| SELECTED EXCERPT |
════════
Split Capabilities: Making Capabilities Scale

Karp, Alan alan_karp@hp.com
Fri, 28 Jul 2000 09:09:11 -0700


> -----Original Message-----
> From: Ralph Hartley [mailto:hartley@AIC.NRL.Navy.Mil]
> Sent: Friday, July 28, 2000 6:06 AM
> To: e-lang@eros-os.org
> Subject: Re: Split Capabilities: Making Capabilities Scale
> 
> 
> > There seems to be some confusion as to what I'm talking 
> about.  There is an
> > object O with some interface.  There are facets of O that represent
> > thinnings of that interface.  I agree there is no problem 
> if the programmer
> > of some other object knows the interface to O.  If the 
> programmer only knows
> > a facet of O, he may not be able to correctly code his object.
> 
> Why not? A facet of an object, like an object itself only needs to
> fulfill its contract. The user of the facet (or object) makes an error
> if he assumes anything about its behavior that is not specified by the
> contract. Are you claiming that an object's contract must COMPLETELY
> specify its behavior?

I don't believe that I can always write a correct program unless I
understand the contract of the object completely.  As I said, the person
coding the garage entrance object may assume it's an error if a non-empty
garage becomes empty.  In fact, given knowledge only of the facet and not
the object, and thinking of the facet as an object, that's exactly the kind
of boundary checking that good programmers do.

> 
> For instance the contract for the "do" method might state "The do
> method changes the value of getX(). Immediately after its execution
> the value of getX() is different than immediately before. Any side
> effects of changing this object (if any) are guaranteed to take
> place."

This definition is vacuous (For all I know, do() could be taking the square
root.) and would not let von Braun use the object to count down to launch.
He could if the definition was "The do method decreases the value of the
count by 1.  Launch occurs when the count reaches 0.".  (I'm purposely
avoiding getX().)  If this is the definition of the object, not just von
Braun's facet, we're done.  However, if someone else holds a facet that can
increment the count of this object, the definition would have to include
"There is also a method that increases the value of the count."  Without
this information, von Braun might assume a failure to launch was related to
an error in the behavior of the countdown object instead of a launch delay
imposed by someone else increasing the count.
════════
| PROVIDED MATERIAL |

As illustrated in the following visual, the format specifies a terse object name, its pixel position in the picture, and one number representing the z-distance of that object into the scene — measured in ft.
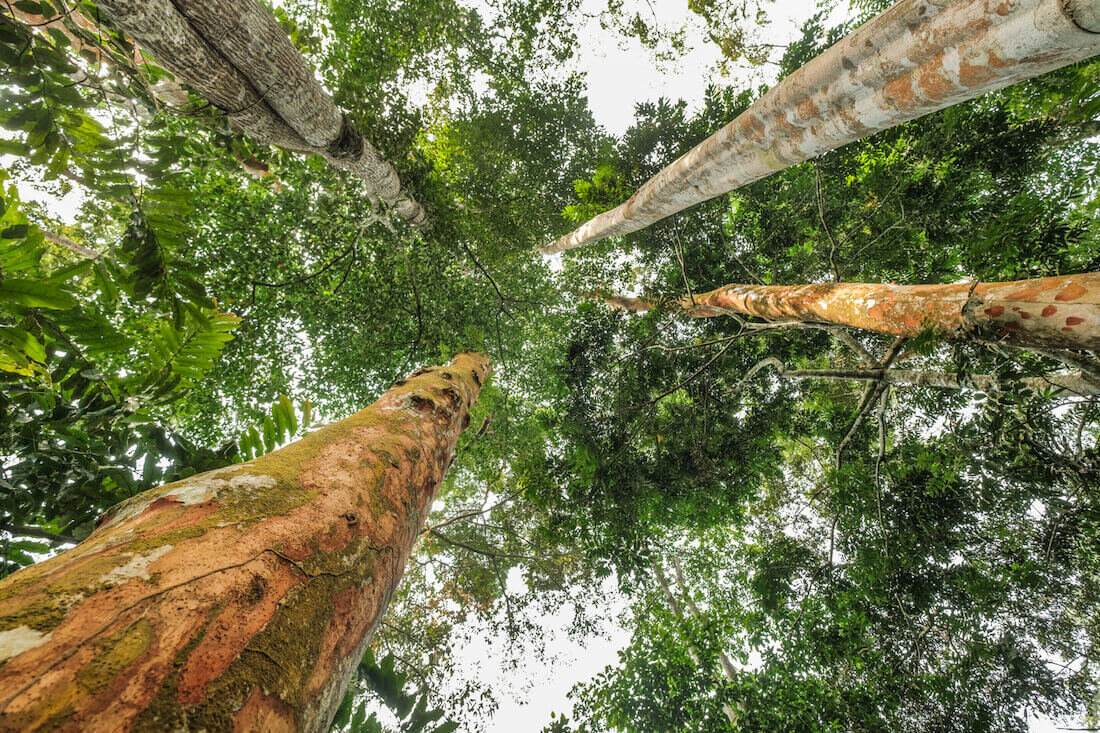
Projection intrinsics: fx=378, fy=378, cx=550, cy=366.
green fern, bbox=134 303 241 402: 7.15
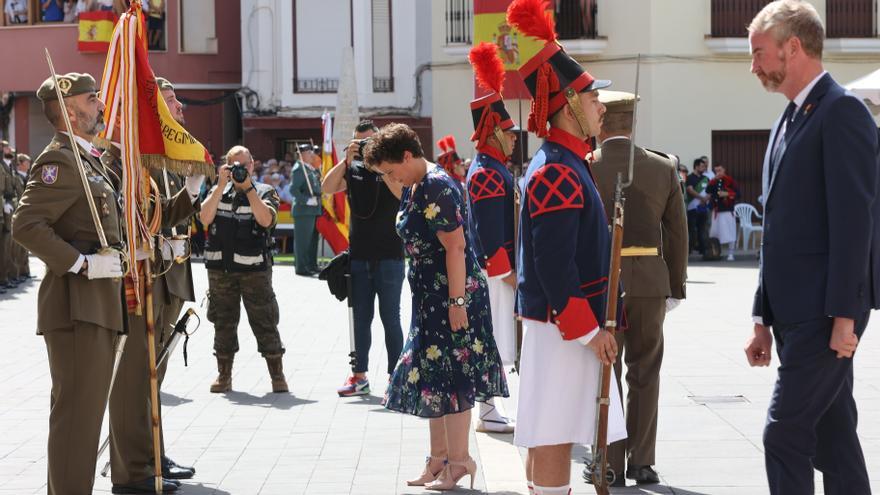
════════
| ASSIGNED TASK 1 |
In the mailing-list message on split capabilities, list every header field of the quoted original message, each with its value.
| ASSIGNED TASK 2 |
Proceed with the mailing-list message on split capabilities, writing onward from its final sentence.

| RESPONSE 1 |
From: Ralph Hartley [mailto:hartley@AIC.NRL.Navy.Mil]
Sent: Friday, July 28, 2000 6:06 AM
To: e-lang@eros-os.org
Subject: Re: Split Capabilities: Making Capabilities Scale

| RESPONSE 2 |
> 
> Given that contract there are some inferences one can make about the
> behavior of the object. One can not however predict the actual value.
> The contract also does not say that the value will not change at other
> times.

Exactly why I said that von Braun expects the launch to occur before the
11th decrement; he understands that someone else may be decrementing.  The
problem is that if von Braun only sees his decrement facet, he has no way to
know that someone else might be incrementing.

> 
> The lack of complete specification may be there to give the
> implementor more freedom, or it may be put there for a reason.

The implementor is free to change anything that doesn't affect the visible
effects of the object.  Changes to the implementation that produce the same
result, changes that are not visible outside the object, such as private
variables, and methods that don't change the visible state, such as new
get() methods, are allowed.  Changes that are visible to the outside, such
as adding an increment method, change the contract and can break existing
code.

> 
> Consider a partial information game. Each player may not know all the
> effects of his moves. He may also not know how many other players
> there are or what their legal moves are. Given some information about
> these things such games can be quite complex, even with very simple
> rules.

I have played such games.  (One of my favorites is for little kids.  In
"Gertrude's Secrets" part of the game is figuring out the object of the
game.  It's amazing how fast a 4 year old gets it.)  The point of the game,
though, and the best way to win is to figure out the missing information and
then develop a winning strategy.  That's why good Kriegspiel players (chess
where you can't see your opponent's pieces) always bring out their queens
early, a bad strategy in real chess.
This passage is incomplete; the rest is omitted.